Another problem with the FDA report is they tested "various cartridges" from 2 brands of electronic cigarettes and only one cartridge had detectable levels of DEG. Again, there is no mention of the number of cartridges tested. Was it 10, 100, 1000? Anyone who is familiar with scientific testing knows that before a conclusion can be made, the results must be significant and repeatable. One cartridge from a number quantified by the FDA as "various" does not fit this criteria. In short, the report shows no evidence that the e cig causes adverse health effects.
Dr. Janci Chunn Lindsay, Ph.D. analyzed the procedures used by the FDA for their report. Dr. Lindsay is the Senior Scientist of the Toxicology & Mechanistic Biology Division at Exponent Engineering and Scientific Consulting. She has an extensive background in pulmonary medicine research and has evaluated toxicant contributions to lung disease such as asthma, chronic obstructive pulmonary disease (COPD), bronchitis and pulmonary fibrosis associated with chemical, drug, or particulate exposure.
Her report contained several key points:
1.) The (FDA) report failed to present standard protocols for proper study design with regards to the testing of the referenced control device, documenting the number of samples tested either within or across tests, or presenting statistical analysis when quantifiable results were obtained.
2.) In the lots tested by the FDA, none of the key chemicals of concern in this study such as TSNAs and tobacco-associated impurities were able to be quantifiable measured in the liquid of cartridges because they were all below the limits of quantification (LOQ).
3.) All of the tobacco-associated impurities found in the products were “present but at less than the level of the Nicotrol® inhaler" (The Nicotrol Inhaler is a prescription medical device approved by the FDA for use in smoking cessation.)

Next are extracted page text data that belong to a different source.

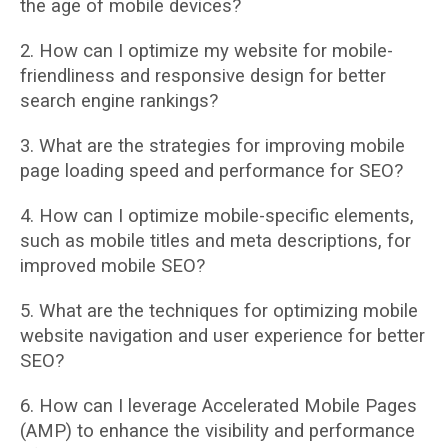
the age of mobile devices?
2. How can I optimize my website for mobile-
friendliness and responsive design for better
search engine rankings?
3. What are the strategies for improving mobile
page loading speed and performance for
SEO?
4. How can I optimize mobile-specific elements,
such as mobile titles and meta
descriptions, for
improved mobile SEO?
5. What are the techniques for optimizing mobile
website navigation and user experience
for better
SEO?
6. How can I leverage Accelerated Mobile Pages
(AMP) to enhance the visibility and
performance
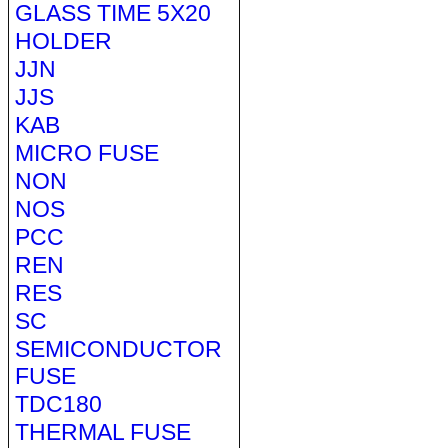
GLASS TIME 5X20
HOLDER
JJN
JJS
KAB
MICRO FUSE
NON
NOS
PCC
REN
RES
SC
SEMICONDUCTOR
FUSE
TDC180
THERMAL FUSE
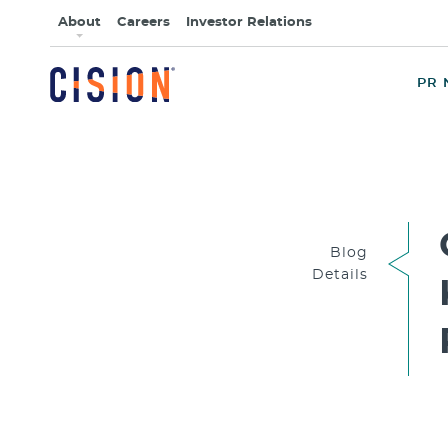
About
Careers
Investor Relations
PR 
Blog
Details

4.)There is no indication in the published scientific literature that cotinine or ß-nicotyrine are carcinogenic or have toxicity ratings of concern. These were the only tobacco-associated impurities found in trace levels in the vapor phase of (some of) NJOY’s products.
5.) Data presented in the report does not adequately support the opinion that users of ecigs would be exposed to TSNAs and tobacco-specific impurities in the vapor phase during normal device use; and if exposed, that those levels would be a health concern as compared to other FDA-approved products.